Senior politicians from all sides have criticised the Chancellor’s announcement of a reduction in the aid budget from 0.7 per cent of national income to 0.5 per cent — hardly a word has been said to support it. Yet if we applied the same principle to any other government spending there would be uproar. We have long abandoned the belief that success can be guaranteed by throwing money at a problem: a theory tested to destruction in the NHS. Why, then, do we think things are different when it comes to overseas aid? Is it that we believe if we spend more we care more? Is this all about showing our virtue, burnishing our haloes, even allaying postcolonial guilt?

Only a moment’s reflection would indicate that the size of the input is unlikely to be correlated with the output. If input was handsomely rewarded by output, we would have found the way to abolish poverty.


Perhaps we have — it is called trade. Global trade, not development, has pulled one billion people out of extreme poverty over the past 20 years, allowing us to reach so many of the millennial development goals.

But the correlation between input and output in development is frail. We may easily kill the thing we love with our misdirected care and do more damage than good. William Easterly’s 2006 book The White Man’s Burden: Why the West’s Efforts to Aid the Rest Have Done So Much Ill and So Little Good points out the many problems that plague the sector. Horror stories abound. There are very few easy wins, and unintended consequences are inevitable.
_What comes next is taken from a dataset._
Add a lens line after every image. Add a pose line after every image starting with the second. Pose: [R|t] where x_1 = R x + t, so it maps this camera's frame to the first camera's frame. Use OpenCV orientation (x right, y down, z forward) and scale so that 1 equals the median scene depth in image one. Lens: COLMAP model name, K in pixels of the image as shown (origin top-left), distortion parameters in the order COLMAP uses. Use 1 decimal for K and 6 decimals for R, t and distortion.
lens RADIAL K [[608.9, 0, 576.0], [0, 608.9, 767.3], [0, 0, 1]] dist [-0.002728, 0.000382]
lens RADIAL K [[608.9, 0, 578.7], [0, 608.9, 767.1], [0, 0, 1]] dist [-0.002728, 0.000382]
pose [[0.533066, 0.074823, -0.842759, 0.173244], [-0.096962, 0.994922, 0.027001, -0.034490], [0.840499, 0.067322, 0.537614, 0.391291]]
As someone who has worked in this field for over four decades, I have no doubt that small, well-targeted aid is more effective than grandiose schemes. Bilateral schemes are better monitored than multilateral ones, as the buck stops with our own secretary of state. A smaller but better focused and managed aid budget could achieve more than the current one, as demonstrated by Lynda Chalker and Valerie Amos under John Major and Tony Blair. I worked with both and they achieved solid results with budgets a shadow of those now. Today, when so much money is being spent, it has to be handed over to the UN and the major charities which act as their implementing agencies. As much as the government might try — and it has — it is just not feasible to monitor the £15 billion that made up 0.7 per cent of national income last year. Scandals are inevitable.
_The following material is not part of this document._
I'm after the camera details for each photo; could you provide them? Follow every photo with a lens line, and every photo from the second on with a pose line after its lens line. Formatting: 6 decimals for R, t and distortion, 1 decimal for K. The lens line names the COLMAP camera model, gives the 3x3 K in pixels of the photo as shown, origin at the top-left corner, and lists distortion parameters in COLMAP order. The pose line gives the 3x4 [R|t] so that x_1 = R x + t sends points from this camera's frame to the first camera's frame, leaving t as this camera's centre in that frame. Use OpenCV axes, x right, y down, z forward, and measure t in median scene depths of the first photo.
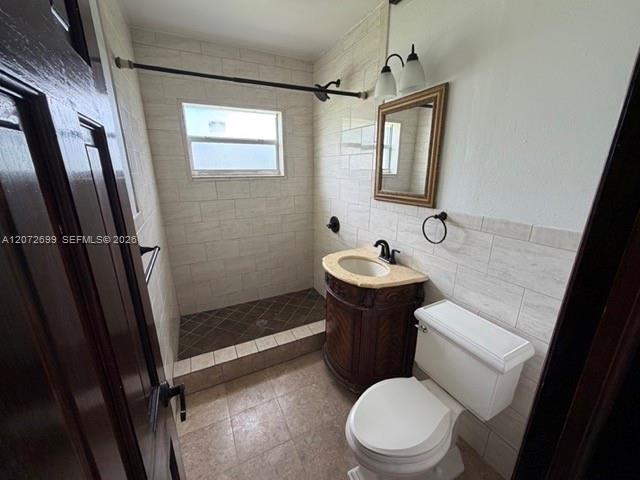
lens RADIAL K [[253.9, 0, 320.0], [0, 253.9, 240.0], [0, 0, 1]] dist [0.000375, 0.000104]
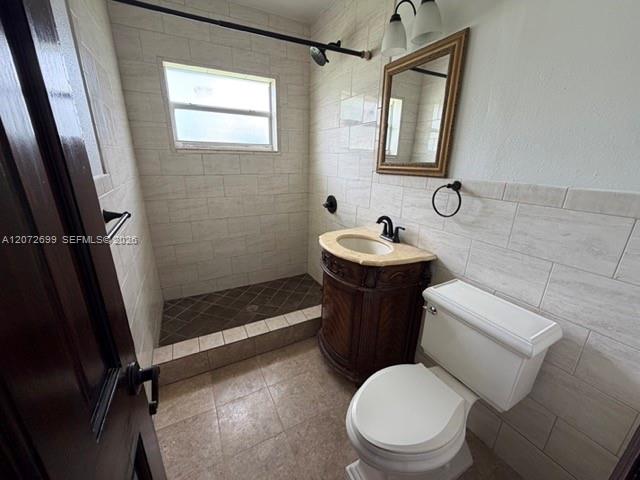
lens RADIAL K [[253.9, 0, 320.0], [0, 253.9, 240.0], [0, 0, 1]] dist [0.000375, 0.000104]
pose [[0.999553, 0.011850, 0.027431, -0.013221], [-0.012702, 0.999435, 0.031111, 0.060931], [-0.027047, -0.031445, 0.999139, 0.096500]]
And is there not something out-of-date and patronising about ‘social development’ — that we will show others how to live when we seem to have made quite a mess of it ourselves? Few people like taking advice on sensitive issues from foreigners, however well intentioned. Development to what? We, with our vast global carbon footprints, are hardly a model to emulate.

If it is trade that eradicates poverty, let us concentrate on removing barriers to trade, improving public health and education to equip poor countries to join the global marketplace. Nowhere is this more important than in African Commonwealth countries, to combat China’s malign influence.

Of course, there is a place for well-directedaid. But it is one thing to give away money that we have, quite another to borrow it so as to give away money that we don’t. Then we are supplying aid only to make ourselves feel good while we pass on the bill to our grandchildren.

No one thinks any less of New Zealand for spending 0.28 per cent or Switzerland 0.44 per cent. Let us be realistic, spend what we can actually afford, and focus what we do on things that will make a difference.